With the Denver area’s Regional Tranportation District struggling to fulfill the promises it made to voters who approved its FasTracks program, the Colorado legislature will likely come to its aid. As Kevin Flynn reports in today’s Rocky Mountain News and Jeffrey Leib covers in the Denver Post, one of the major problems facing RTD is that the financial numbers underlying FasTracks assume the district will be able to use rail right of way owned by BNSF and Union Pacific railroad companies.
RNSF and UP, however, have balked at allowing commuter rail along their right of way, complaining about the liability this would expose them to if a freight train were to derail and hit a commuter or light rail train, as happened in the Los Angeles area in 2005 when a man abandoned his Jeep Cherokee on the tracks, causing a freight train to derail and hit two commuter rail trains, killing 11 people.

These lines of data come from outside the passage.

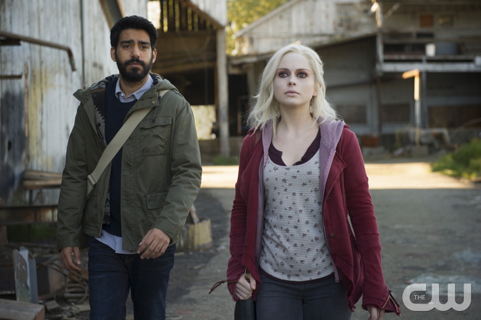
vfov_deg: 19.4
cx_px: 240
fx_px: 935
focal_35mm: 70
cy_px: 160
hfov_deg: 28.9
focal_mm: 70
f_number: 4
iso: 320
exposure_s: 1/200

Here about complaints about the bill after the jump…Senate Bill 219, sponsored by Senate President Joan Fitz-Gerald and (D-Coal Creek Canyon) Representative Claire Levy (D-Boulder) would limit railroad’s liability in accidents that involve commuter trains.
While the bill passed out of the House Judiciary Committee on a 7-4 vote, some who voted yes also raised objections.
The Rocky quotes House Judiciary Committe Chair Rep. Terrance Carroll (D-Denver) as saying “I will hold my nose and vote.”
This vote did not come down to party, as three Republicans and four Democrats supported the bill, while 2 Democrats and 2 Republicans opposed it.
Rep. Morgan Carroll (D-Aurora) complained the railroads had convinced RTD “to do their dirty work.”
BNSF and UP say that liability protection is non-negotiable to them if RTD wants to use their right of way.